The next phase of the on-going evolutionary “life” process is effectively evolving by a process of self-assembly. You may have noticed that we are increasingly, in a sense, “enslaved” by our PCs, mobile phones, their apps and many other trappings of the increasingly cloudy net and the ever-growing insidious connection of peripherals.
We are already largely dependent upon it for our commerce and industry and there is no turning back. What we perceive as a tool is well on its way to becoming an agent.
There are at present an estimated 2 Billion Internet users. There are an estimated 13 Billion neurons in the human brain. Connectivity and cognitive functionality provided by such features as the semantic web continue to advance exponentially. Go figure!
The broad evolutionary model that supports this contention is outlined very informally in “The Goldilocks Effect: What Has Serendipity Ever Done For Us?” , a free download in e-book formats from the “Unusual Perspectives” website
"There are still tasks for humans to do, he says: relating to other humans and understanding them, being funny, sexy, expressing a loving sentiments. These are not sideshows to human intelligence, that's the cutting edge of human intelligence."
Computers can't yet replicate that.
Having spent all my working life working with computers, we are far from creating a computer human. But we are close to the Alan Turing definition of not being able to tell if we are interfacing with a computer or another human. We will always be reaching for "Original Thought", which tells the tale.
Consciousness has been thrust upon us by the process of natural selection.
It is not some metaphysical entity that has popped up out of the blue.

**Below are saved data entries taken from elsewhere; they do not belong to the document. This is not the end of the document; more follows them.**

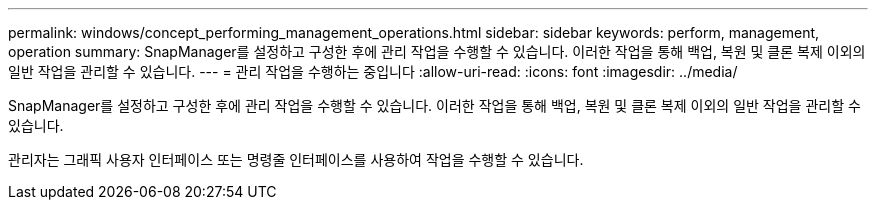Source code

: ---
permalink: windows/concept_performing_management_operations.html 
sidebar: sidebar 
keywords: perform, management, operation 
summary: SnapManager를 설정하고 구성한 후에 관리 작업을 수행할 수 있습니다. 이러한 작업을 통해 백업, 복원 및 클론 복제 이외의 일반 작업을 관리할 수 있습니다. 
---
= 관리 작업을 수행하는 중입니다
:allow-uri-read: 
:icons: font
:imagesdir: ../media/


[role="lead"]
SnapManager를 설정하고 구성한 후에 관리 작업을 수행할 수 있습니다. 이러한 작업을 통해 백업, 복원 및 클론 복제 이외의 일반 작업을 관리할 수 있습니다.

관리자는 그래픽 사용자 인터페이스 또는 명령줄 인터페이스를 사용하여 작업을 수행할 수 있습니다.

While it would seem very unlikely that a level of consciousness comparable to (or exceeding) our own will be achieved on any individual computer it is almost certain that this will occur in the vast composite that we call the Internet.
Consciousness will be similarly thrust upon what is now the Intenet by the relentless evolution of technology that takes place in the medium of our shared imagination. Its level of interaction can be expected to be well above that of our own and its particular implementation of consciousness at a correspondingly higher level.
As is also the human mind in which consciousness is implemented.
There is nothing mystical about that, either.